The deepest pleasures are those that have been earned, and it is no different with sex. So the most intense experiences come after difficulty, pain, anger and turbulence – in other words, after violent quarrelling. Reconciliation sex is the most sublime experience available to the human creature.

Of course, this is a rare bounty. For regular pleasure, here is a radical suggestion, to be implemented only at suitable intervals – the sex of simplicity, the sex of less, Zen sex.

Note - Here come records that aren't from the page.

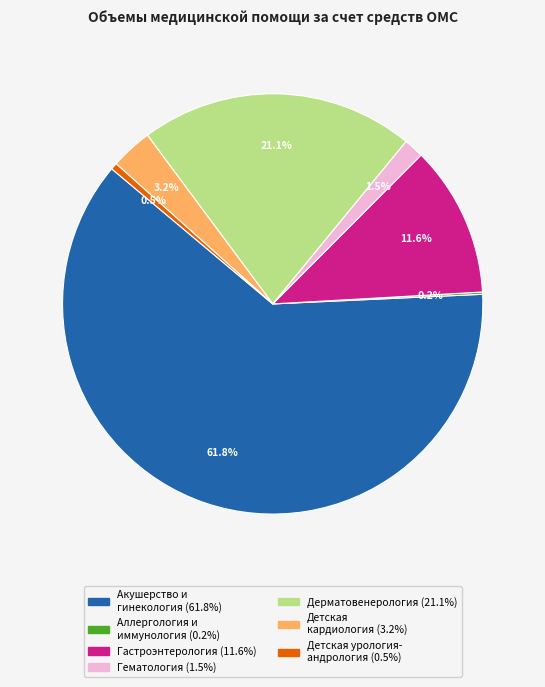

Is there any slice that represents more than half of the pie?

Yes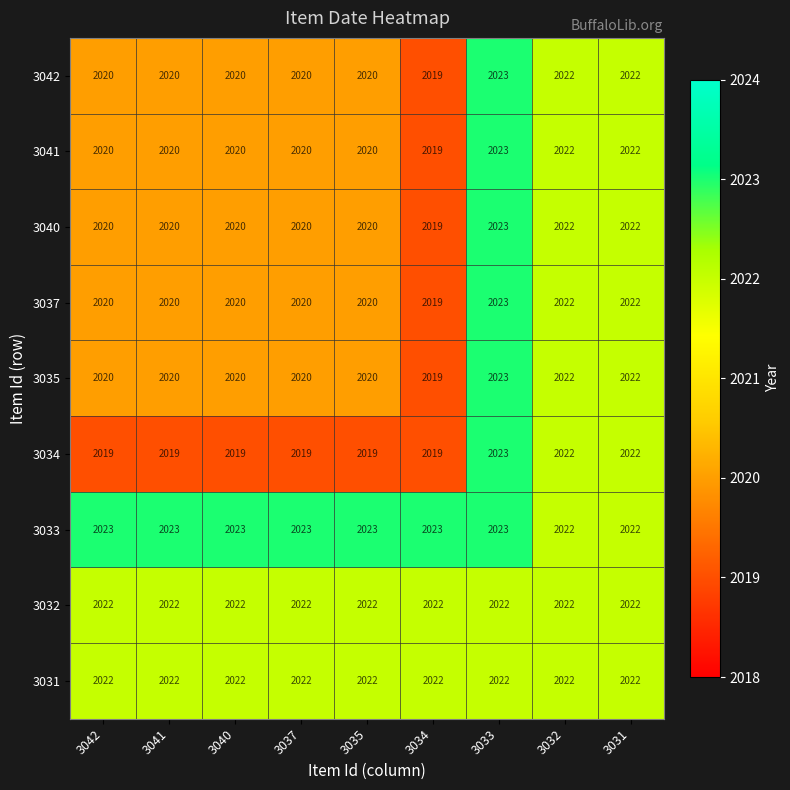

What is the maximum value shown in the chart?

2023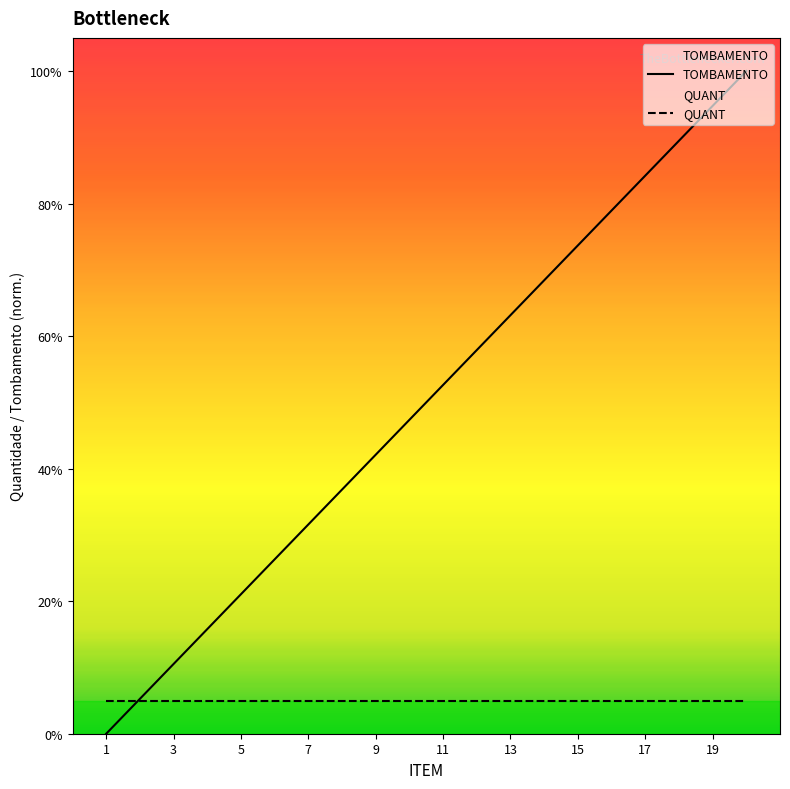

Which label corresponds to the smallest value in the chart?

1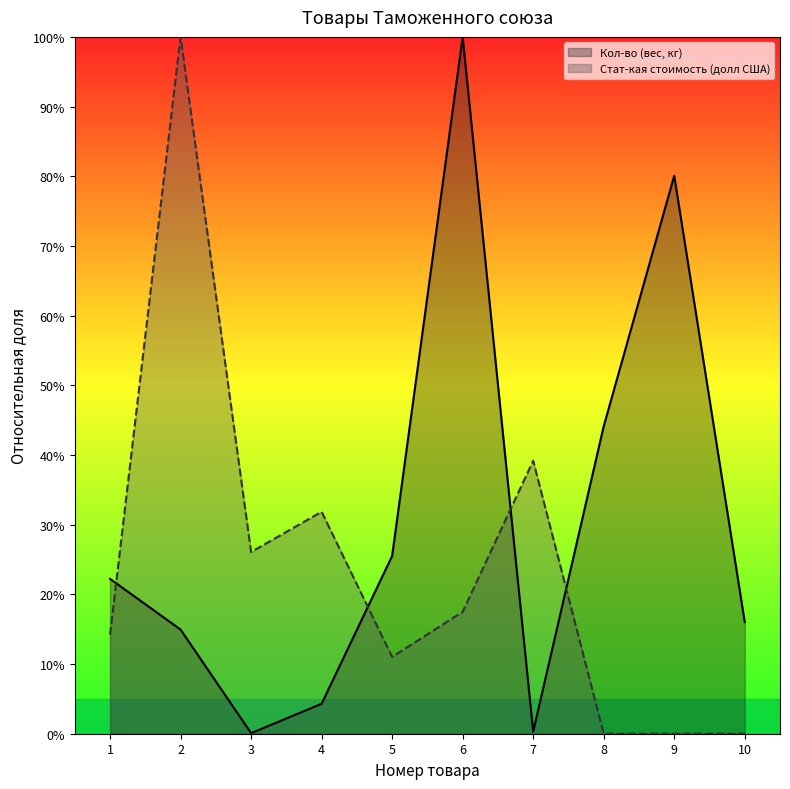

Reading left to right, list all the values displayed in this chart.

Кол-во (вес, кг) (line): 22.2	14.9	0.1	4.3	25.5	100.0	0.3	44.1	80.1	16.0
Стат-кая стоимость (долл США) (line): 14.2	100.0	26.1	31.9	11.0	17.5	39.2	0.0	0.0	0.0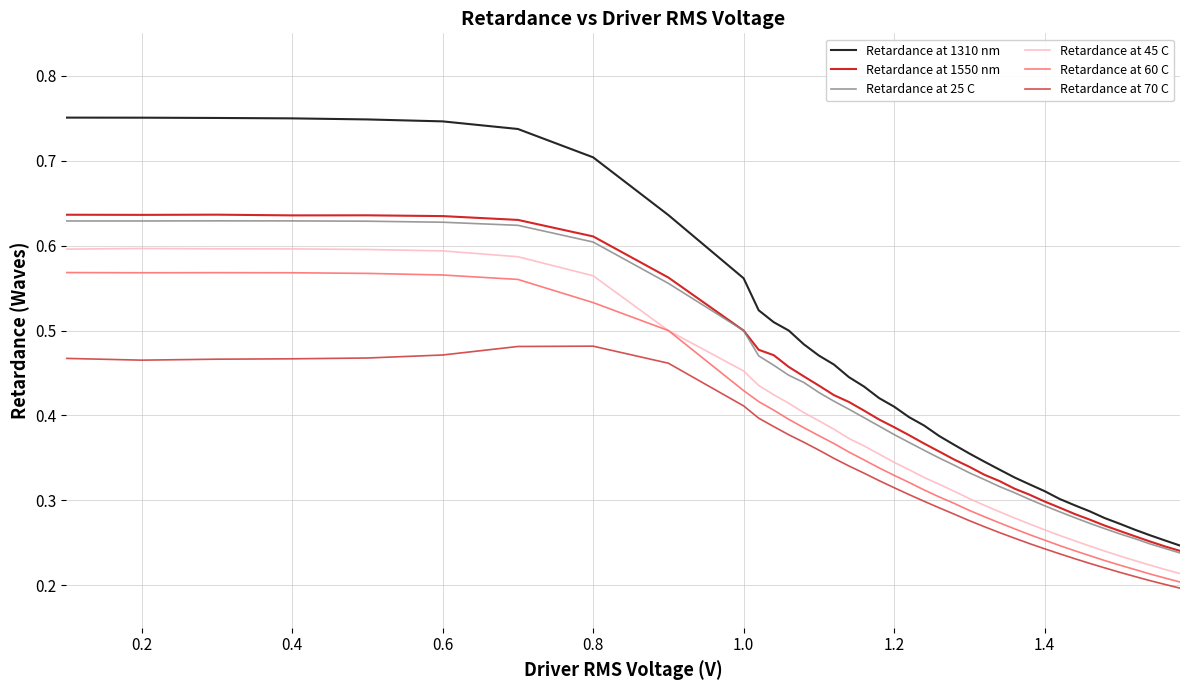

How many lines are shown in the chart?

6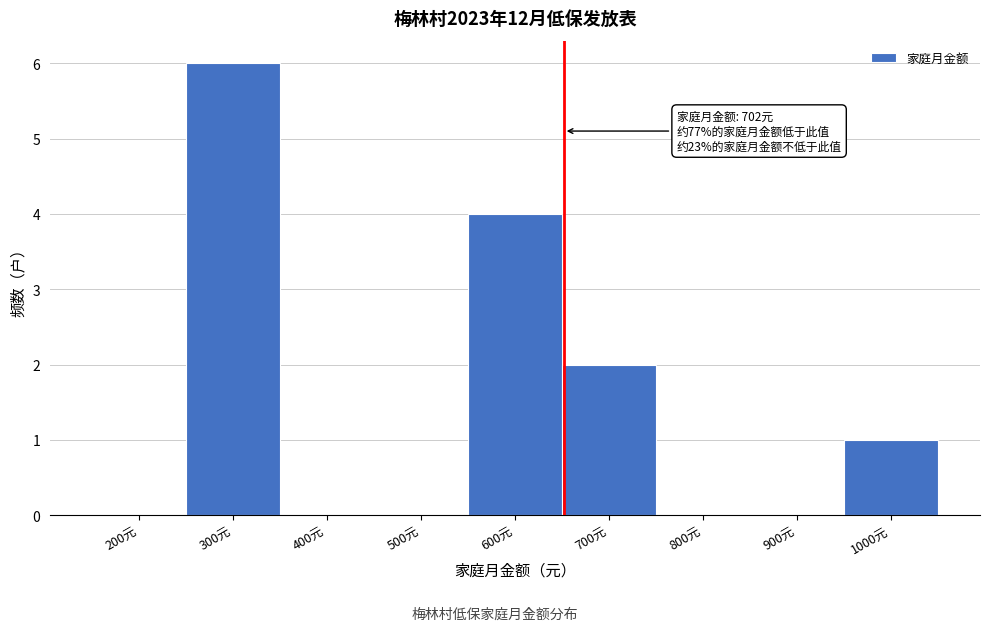

Reading left to right, list all the values displayed in this chart.

200元=0	300元=6	400元=0	500元=0	600元=4	700元=2	800元=0	900元=0	1000元=1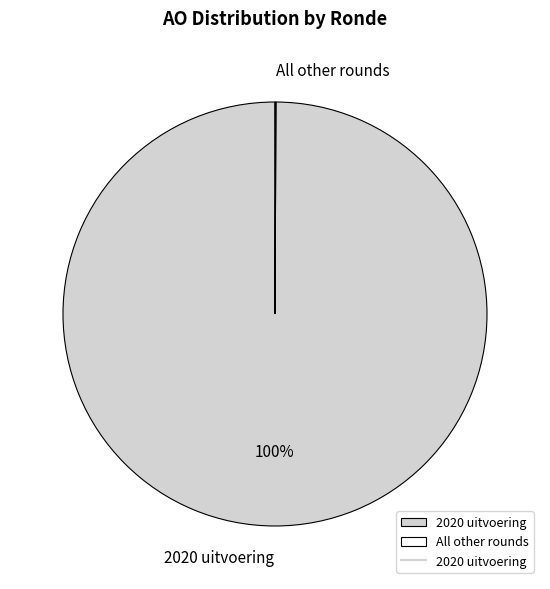

What is the largest slice in the pie chart?

2020 uitvoering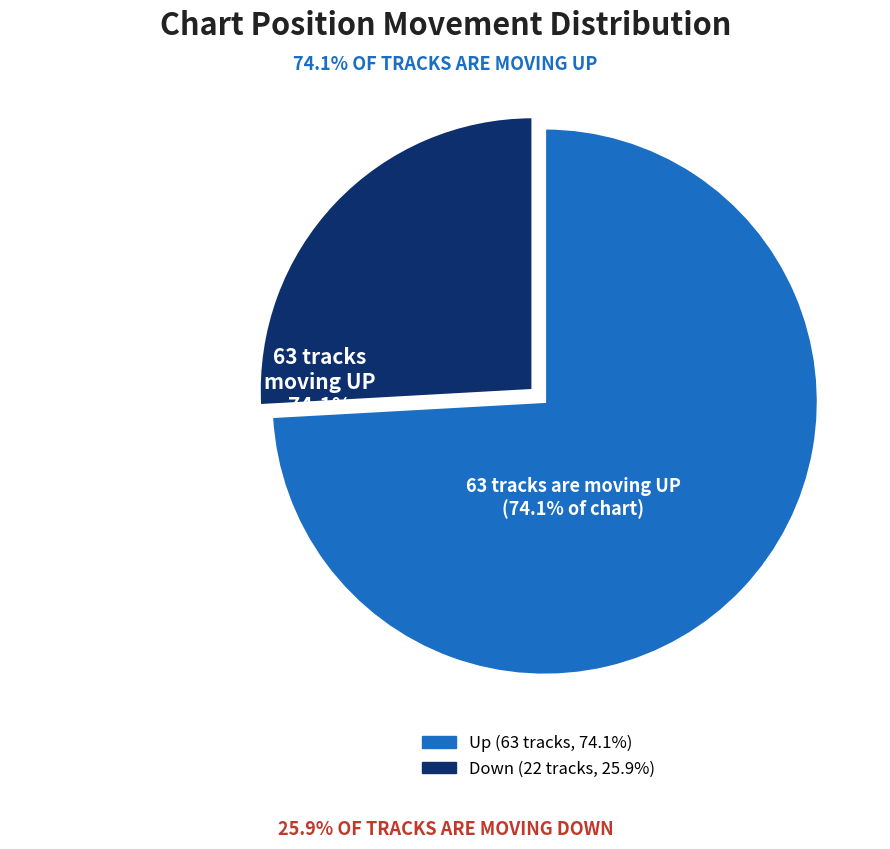

Is there any slice that represents more than half of the pie?

Yes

Let the lovers lie in bed at night, touching and marvelling, at intervals seeking each other’s mouths for silent but profound communication of gratitude. Eventually, moving slowly as one, they assume the missionary position and tenderly conjoin. Then, in sweet silence and practically motionless (with the minimal movement directed by the woman), they lie still and permit an autonomous ecstasy to steal slowly over them.

Perhaps this would be the ideal way to depart from life? There would also be the exquisite absurdity of simultaneously coming and going. But a lifetime of responsible and considerate behaviour would never permit leaving a lover with the nuisance of a corpse. That would
so
ruin the sweet, silent, still afterglow.